Eponine shook her head. "I know that, 'Zelma. I just..." She sighed. "I just want to give you a better life. Find you a nice husband who'll look after you."
Azelma giggled. "You'll be married ages before I ever find a man!"
Eponine laughed bitterly and sat down beside her sister, reaching over into her pile of papers and beginning to twist them around the metal stems. If they were going to waste candle wax, twisting roses, they might as well make the most of it. "Hardly," she said, as lightly as she could. "I doubt anybody'd want the likes of me. Besides, just look at you! Mark my words, 'Zelma, any day now some charming lad will come and take a fancy to you and he'll sweep you off your feet and then you'll be out of here!"
And then it will all have been worth it, she thought to herself. Azelma was smiling softly to herself, no doubt lost in a daydream, and Eponine took the opportunity to sourly reflect on herself. Azelma, she was sure, would find herself a good man. She was beautiful and sweet and charming, just intelligent enough to be appealing without making a potential husband feel threatened.

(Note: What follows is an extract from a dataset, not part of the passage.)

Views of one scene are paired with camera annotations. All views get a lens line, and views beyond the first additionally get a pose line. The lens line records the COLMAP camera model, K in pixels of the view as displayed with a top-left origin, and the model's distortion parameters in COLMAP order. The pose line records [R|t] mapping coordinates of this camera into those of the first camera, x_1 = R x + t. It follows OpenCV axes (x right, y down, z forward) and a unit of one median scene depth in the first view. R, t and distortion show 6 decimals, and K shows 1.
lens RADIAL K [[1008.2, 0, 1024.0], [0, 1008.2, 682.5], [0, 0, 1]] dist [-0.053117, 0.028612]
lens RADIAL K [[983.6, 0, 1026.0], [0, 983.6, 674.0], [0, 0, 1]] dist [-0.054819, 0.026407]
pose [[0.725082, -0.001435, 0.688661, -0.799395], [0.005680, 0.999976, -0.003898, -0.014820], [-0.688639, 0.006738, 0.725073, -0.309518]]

Someday she would snare the attention of a grocer or a printer, someone who would be able to support her.
As for herself, however... well, she had long ago accepted that she had been created to save her siblings. She wasn't meant for romance or a fine life. Her destiny was of a plainer sort, much like her appearance. No man wanted a girl like her, especially a girl like her who came weighed down with the support of two younger siblings.
For some twenty minutes the pair of them sat there on the cot and twisted paper flowers, until the single candle was nearly spent. Azelma looked up at the little light and, as if suddenly startled, jumped to her feet. "Oh!" she exclaimed. "Oh, I nearly forgot! There's a letter from Tante Adilene!" She went to the table and picked up an envelope which she showed to her sister.

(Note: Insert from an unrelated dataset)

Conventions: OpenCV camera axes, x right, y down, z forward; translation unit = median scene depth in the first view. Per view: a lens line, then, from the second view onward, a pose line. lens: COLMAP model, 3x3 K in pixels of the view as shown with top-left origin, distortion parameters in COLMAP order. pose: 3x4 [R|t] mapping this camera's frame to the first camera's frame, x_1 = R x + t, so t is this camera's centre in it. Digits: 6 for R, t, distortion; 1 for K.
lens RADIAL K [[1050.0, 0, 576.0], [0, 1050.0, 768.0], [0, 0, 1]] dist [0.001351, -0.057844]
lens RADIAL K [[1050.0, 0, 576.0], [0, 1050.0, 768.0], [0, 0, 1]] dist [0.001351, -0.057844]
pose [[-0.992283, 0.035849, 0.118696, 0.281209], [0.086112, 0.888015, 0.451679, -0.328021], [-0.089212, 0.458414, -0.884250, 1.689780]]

Eponine dropped the last paper rose in the basket. "Leave it," she said, stretching her cramped muscles. "I'll read it tomorrow."
She pulled off her stained dress and exchanged it for her nightgown, observing as she did so that there was a growing tear down the seam of the latter garment and making a mental note to stitch it up the next day. She retrieved her heavy (and very much stolen) man's coat from where it lay over the back of the chair, and went to curl up next to Azelma on the cot. Within minutes, sleep was upon her.